Happy, Healthy, Ready – working with early childhood non-government organisations for developmental surveillance for vulnerable children

Main Article Content

Karen Edwards
Valsamma Eapan
Deborah Perkins
Vanessa Sarkozy
Jane Son
Rebecca Smith
Lisa Stephenson
Tania Rimes
Ritin Fernandez
Sue Woolfenden

Keywords

Developmental screening, child development, Child and Family Health Nurse (CAFHN), culturally and linguistically diverse (CALD), migrant, refugee, interagency, multi-agency, detection

Abstract

Objective: This study sought to improve: (1) knowledge of child development among non-health child and family workers; and (2) identification and referral of children from culturally and linguistically diverse (CALD) backgrounds at developmental risk, by partnering child health services with nongovernment early childhood education and family support services in two suburbs with high numbers of families from CALD backgrounds. Background: Children from CALD backgrounds have increased risk of developmental problems going undetected prior to school entry, thereby missing early intervention. Study design and methods: This was a quality improvement project. The model comprised: (1) co-locating a child and family health nurse CAFHN in a non-health setting or visits by early childhood health staff to undertake developmental surveillance and (2) training non-health staff on child development and New South Wales (NSW) developmental surveillance tools. Evaluation used a mixed methods design analysing qualitative data from parents, early childhood workers, CAFHNs, and paediatricians and de-identified activity data from CAFHNs, and other early childhood health services. Results: Non-health workers increased their referrals of children at developmental risk to CAFHN or other child health providers. In Rockdale, 44% (n=62) and Botany 41% (n=98) of children screened had one or more significant developmental vulnerabilities. CAFHN reported developmental surveillance for families who were not accessing traditional clinic-based services. Discussion: This study tested a model of developmental surveillance and entry into the child and family health system in a non-health setting, thus providing a ‘soft’ entry for parents who might not otherwise engage with these services. Conclusion: The project demonstrated a new way of working for CAFHNs and facilitated identification of developmental risk in children from CALD backgrounds, who would otherwise have been missed.
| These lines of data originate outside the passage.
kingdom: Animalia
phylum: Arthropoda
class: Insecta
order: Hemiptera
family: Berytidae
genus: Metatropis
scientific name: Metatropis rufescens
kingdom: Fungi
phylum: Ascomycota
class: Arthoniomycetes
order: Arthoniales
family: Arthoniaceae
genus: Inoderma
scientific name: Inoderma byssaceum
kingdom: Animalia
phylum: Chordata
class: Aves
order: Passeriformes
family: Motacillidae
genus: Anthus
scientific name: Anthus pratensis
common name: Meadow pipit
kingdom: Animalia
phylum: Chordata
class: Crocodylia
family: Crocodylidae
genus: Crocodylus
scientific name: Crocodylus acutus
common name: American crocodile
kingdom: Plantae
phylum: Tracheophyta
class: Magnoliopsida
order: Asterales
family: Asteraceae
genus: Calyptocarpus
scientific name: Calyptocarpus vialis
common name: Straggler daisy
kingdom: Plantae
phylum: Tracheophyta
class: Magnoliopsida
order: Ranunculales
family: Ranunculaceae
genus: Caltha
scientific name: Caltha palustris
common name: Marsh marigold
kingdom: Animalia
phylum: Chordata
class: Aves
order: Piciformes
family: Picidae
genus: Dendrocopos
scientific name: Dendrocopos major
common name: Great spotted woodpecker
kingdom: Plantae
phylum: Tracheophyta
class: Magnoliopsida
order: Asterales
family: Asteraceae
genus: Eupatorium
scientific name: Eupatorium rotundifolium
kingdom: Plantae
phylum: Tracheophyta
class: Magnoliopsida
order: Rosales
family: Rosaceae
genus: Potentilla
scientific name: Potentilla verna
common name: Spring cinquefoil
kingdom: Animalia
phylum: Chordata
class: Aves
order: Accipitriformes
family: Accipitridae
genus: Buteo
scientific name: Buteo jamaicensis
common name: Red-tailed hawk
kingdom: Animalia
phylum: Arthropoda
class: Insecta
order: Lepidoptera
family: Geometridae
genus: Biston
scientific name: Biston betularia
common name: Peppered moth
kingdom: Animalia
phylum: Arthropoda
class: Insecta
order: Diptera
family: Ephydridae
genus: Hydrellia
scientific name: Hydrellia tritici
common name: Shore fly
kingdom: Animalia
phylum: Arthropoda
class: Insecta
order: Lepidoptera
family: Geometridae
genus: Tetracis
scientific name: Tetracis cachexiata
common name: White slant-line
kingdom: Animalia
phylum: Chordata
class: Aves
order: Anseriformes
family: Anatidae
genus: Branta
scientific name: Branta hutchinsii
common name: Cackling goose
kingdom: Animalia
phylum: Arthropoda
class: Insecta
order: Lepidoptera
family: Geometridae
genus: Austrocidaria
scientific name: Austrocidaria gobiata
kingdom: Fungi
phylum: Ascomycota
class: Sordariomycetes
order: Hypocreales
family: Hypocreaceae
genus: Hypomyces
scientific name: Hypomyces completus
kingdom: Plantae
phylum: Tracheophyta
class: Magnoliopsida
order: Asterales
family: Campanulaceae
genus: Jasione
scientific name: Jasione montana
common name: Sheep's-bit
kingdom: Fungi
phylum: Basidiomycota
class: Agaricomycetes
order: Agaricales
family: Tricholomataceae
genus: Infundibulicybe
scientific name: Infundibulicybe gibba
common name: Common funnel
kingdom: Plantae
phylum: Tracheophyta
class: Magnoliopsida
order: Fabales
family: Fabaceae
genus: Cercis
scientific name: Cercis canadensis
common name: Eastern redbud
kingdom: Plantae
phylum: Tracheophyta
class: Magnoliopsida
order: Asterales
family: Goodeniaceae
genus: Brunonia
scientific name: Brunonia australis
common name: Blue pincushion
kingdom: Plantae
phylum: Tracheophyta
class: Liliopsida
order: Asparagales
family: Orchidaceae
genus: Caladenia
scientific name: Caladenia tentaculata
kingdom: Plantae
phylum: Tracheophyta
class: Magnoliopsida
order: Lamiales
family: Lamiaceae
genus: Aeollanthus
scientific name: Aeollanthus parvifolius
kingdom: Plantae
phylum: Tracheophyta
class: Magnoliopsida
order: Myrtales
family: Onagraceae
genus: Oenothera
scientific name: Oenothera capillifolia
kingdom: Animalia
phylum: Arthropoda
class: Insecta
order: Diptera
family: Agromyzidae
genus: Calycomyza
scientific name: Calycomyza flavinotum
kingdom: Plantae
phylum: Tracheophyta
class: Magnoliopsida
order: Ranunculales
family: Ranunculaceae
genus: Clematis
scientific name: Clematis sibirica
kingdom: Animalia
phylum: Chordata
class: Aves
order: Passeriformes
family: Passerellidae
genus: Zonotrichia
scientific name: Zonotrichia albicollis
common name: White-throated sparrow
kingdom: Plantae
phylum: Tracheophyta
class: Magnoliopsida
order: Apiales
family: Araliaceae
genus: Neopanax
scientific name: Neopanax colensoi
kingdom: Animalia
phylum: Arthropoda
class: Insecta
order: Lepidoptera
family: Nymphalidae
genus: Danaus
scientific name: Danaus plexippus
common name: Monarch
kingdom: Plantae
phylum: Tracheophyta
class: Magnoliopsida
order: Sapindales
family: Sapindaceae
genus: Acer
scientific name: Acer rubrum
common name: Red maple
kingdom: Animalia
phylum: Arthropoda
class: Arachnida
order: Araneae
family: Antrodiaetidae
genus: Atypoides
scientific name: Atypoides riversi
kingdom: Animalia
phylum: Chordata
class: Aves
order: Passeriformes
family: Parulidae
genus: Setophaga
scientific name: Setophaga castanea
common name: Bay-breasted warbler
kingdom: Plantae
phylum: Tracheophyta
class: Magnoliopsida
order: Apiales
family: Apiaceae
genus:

Implications for research, policy, and practice:


This relatively small-scale model of practice change has resulted in improved access for a marginalised population, but further research is needed to refine the model and test it for scalability and replicability.


What is already known about this topic?


Our team undertook a systematic review of outreach developmental surveillance occurring in non-health settings. Eight studies across high, middle and low income countries have been identified with a total of 150,047 children aged 18 months to five years, the majority from low socioeconomic backgrounds. Only one study has been based in Australia10 in a regional area in Victoria which showed increased detection of  children who were developmentally vulnerable. No studies have had a specific focus on CALD populations in Australia or have been based in the context of the NSW health and developmental surveillance system.


What this paper adds:


This paper describes the outcomes of a quality improvement project implemented in Rockdale and Botany – two disadvantaged areas of South Eastern Sydney – to increase access to developmental surveillance and early intervention for children from culturally and linguistically diverse (CALD) backgrounds attending supported playgroups and early childhood education services.